### Task directions
Retype each entry below, keeping every character the same.

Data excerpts
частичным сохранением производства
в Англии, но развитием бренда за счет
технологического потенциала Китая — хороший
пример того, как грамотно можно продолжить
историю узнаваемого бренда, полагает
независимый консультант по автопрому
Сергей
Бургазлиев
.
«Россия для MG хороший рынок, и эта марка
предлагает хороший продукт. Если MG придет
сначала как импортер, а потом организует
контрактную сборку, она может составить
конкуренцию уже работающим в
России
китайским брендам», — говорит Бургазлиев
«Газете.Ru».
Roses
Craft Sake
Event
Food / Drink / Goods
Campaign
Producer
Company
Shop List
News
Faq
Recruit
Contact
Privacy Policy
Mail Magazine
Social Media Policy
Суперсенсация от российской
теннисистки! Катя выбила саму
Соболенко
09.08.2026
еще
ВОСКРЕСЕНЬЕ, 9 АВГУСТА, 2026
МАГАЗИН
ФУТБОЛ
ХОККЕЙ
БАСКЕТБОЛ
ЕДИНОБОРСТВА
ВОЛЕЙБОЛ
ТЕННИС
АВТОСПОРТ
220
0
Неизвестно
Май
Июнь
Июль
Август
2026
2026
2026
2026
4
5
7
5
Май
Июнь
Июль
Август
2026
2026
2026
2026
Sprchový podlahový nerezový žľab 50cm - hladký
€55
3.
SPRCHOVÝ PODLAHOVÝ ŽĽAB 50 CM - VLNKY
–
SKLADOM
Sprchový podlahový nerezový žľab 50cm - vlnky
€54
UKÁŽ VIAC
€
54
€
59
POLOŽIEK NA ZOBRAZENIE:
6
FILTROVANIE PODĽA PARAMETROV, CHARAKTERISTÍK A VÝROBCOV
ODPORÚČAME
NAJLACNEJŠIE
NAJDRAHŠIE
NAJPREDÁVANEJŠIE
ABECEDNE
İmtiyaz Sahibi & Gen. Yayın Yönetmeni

### Task answer
частичным сохранением производства
в Англии, но развитием бренда за счет
технологического потенциала Китая — хороший
пример того, как грамотно можно продолжить
историю узнаваемого бренда, полагает
независимый консультант по автопрому
Сергей
Бургазлиев
.
«Россия для MG хороший рынок, и эта марка
предлагает хороший продукт. Если MG придет
сначала как импортер, а потом организует
контрактную сборку, она может составить
конкуренцию уже работающим в
России
китайским брендам», — говорит Бургазлиев
«Газете.Ru».
Roses
Craft Sake
Event
Food / Drink / Goods
Campaign
Producer
Company
Shop List
News
Faq
Recruit
Contact
Privacy Policy
Mail Magazine
Social Media Policy
Суперсенсация от российской
теннисистки! Катя выбила саму
Соболенко
09.08.2026
еще
ВОСКРЕСЕНЬЕ, 9 АВГУСТА, 2026
МАГАЗИН
ФУТБОЛ
ХОККЕЙ
БАСКЕТБОЛ
ЕДИНОБОРСТВА
ВОЛЕЙБОЛ
ТЕННИС
АВТОСПОРТ
220
0
Неизвестно
Май
Июнь
Июль
Август
2026
2026
2026
2026
4
5
7
5
Май
Июнь
Июль
Август
2026
2026
2026
2026
Sprchový podlahový nerezový žľab 50cm - hladký
€55
3.
SPRCHOVÝ PODLAHOVÝ ŽĽAB 50 CM - VLNKY
–
SKLADOM
Sprchový podlahový nerezový žľab 50cm - vlnky
€54
UKÁŽ VIAC
€
54
€
59
POLOŽIEK NA ZOBRAZENIE:
6
FILTROVANIE PODĽA PARAMETROV, CHARAKTERISTÍK A VÝROBCOV
ODPORÚČAME
NAJLACNEJŠIE
NAJDRAHŠIE
NAJPREDÁVANEJŠIE
ABECEDNE
İmtiyaz Sahibi & Gen. Yayın Yönetmeni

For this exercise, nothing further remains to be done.